Exercise instructions: Repeat every line of text in the material below word for word, leaving out the images.

*** Records for this exercise

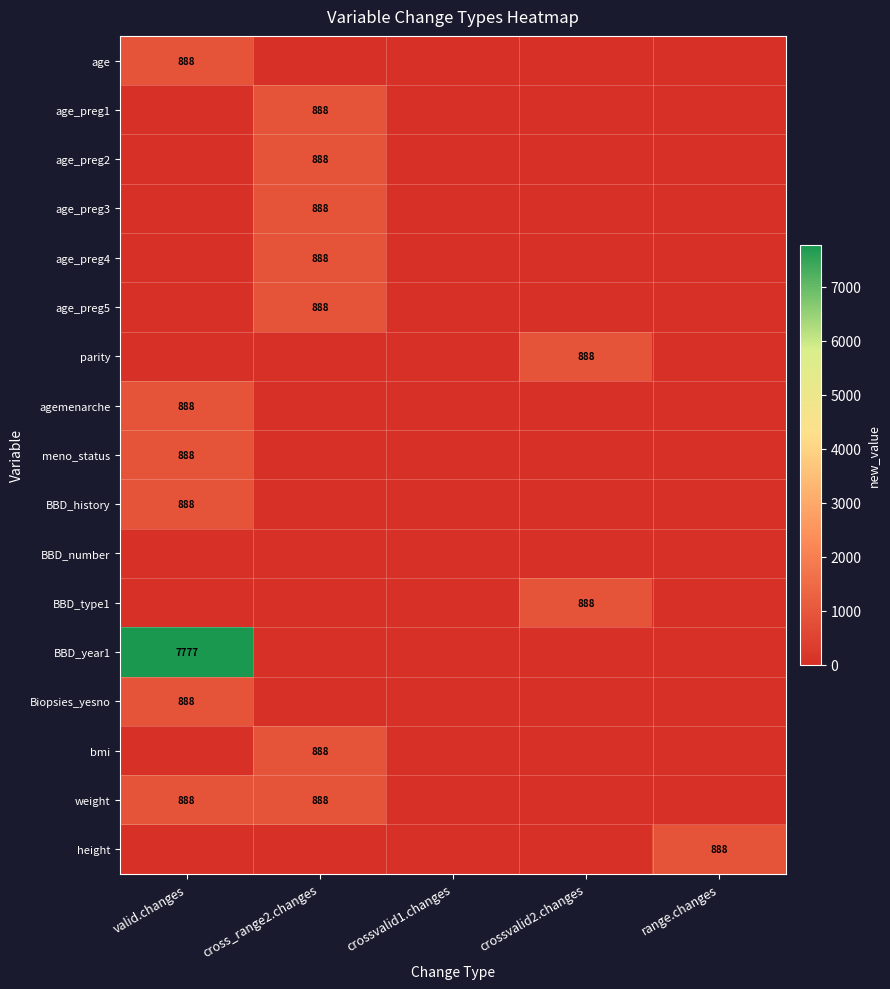

What is the total value across all series at range.changes?

888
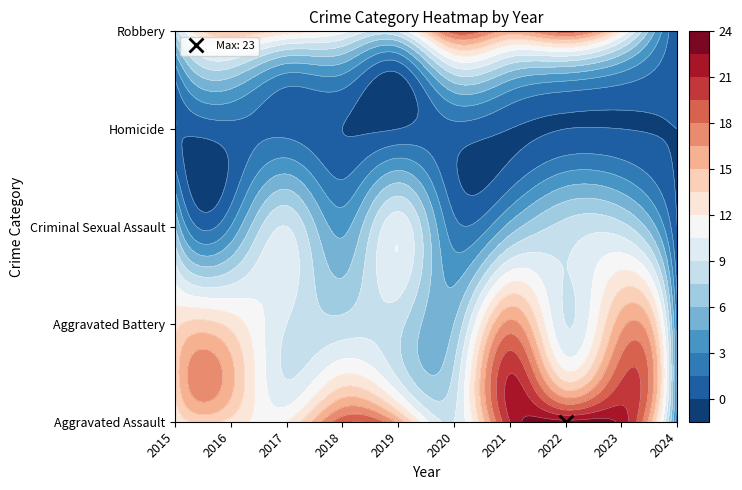

What is the difference between the maximum and second lowest values in the Robbery series?

11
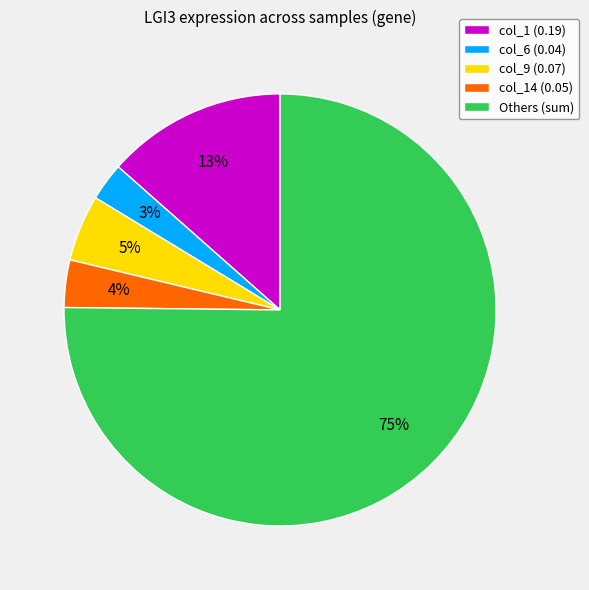

Does col_1 (0.19) account for over 50% of the chart?

No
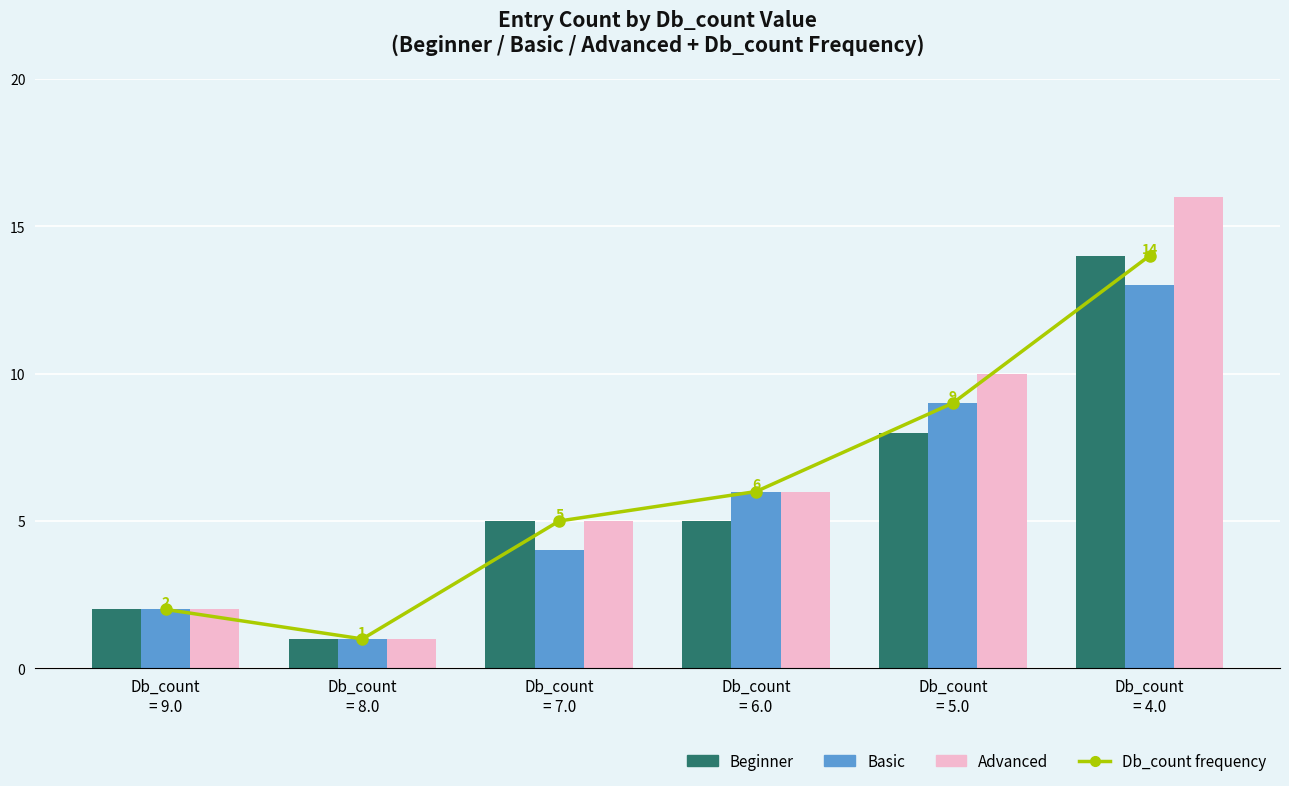

Which series has the largest total across all categories?

Advanced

******

Response for this exercise:
What is the total value across all series at range.changes?

888

What is the difference between the maximum and second lowest values in the Robbery series?

11

Does col_1 (0.19) account for over 50% of the chart?

No

Which series has the largest total across all categories?

Advanced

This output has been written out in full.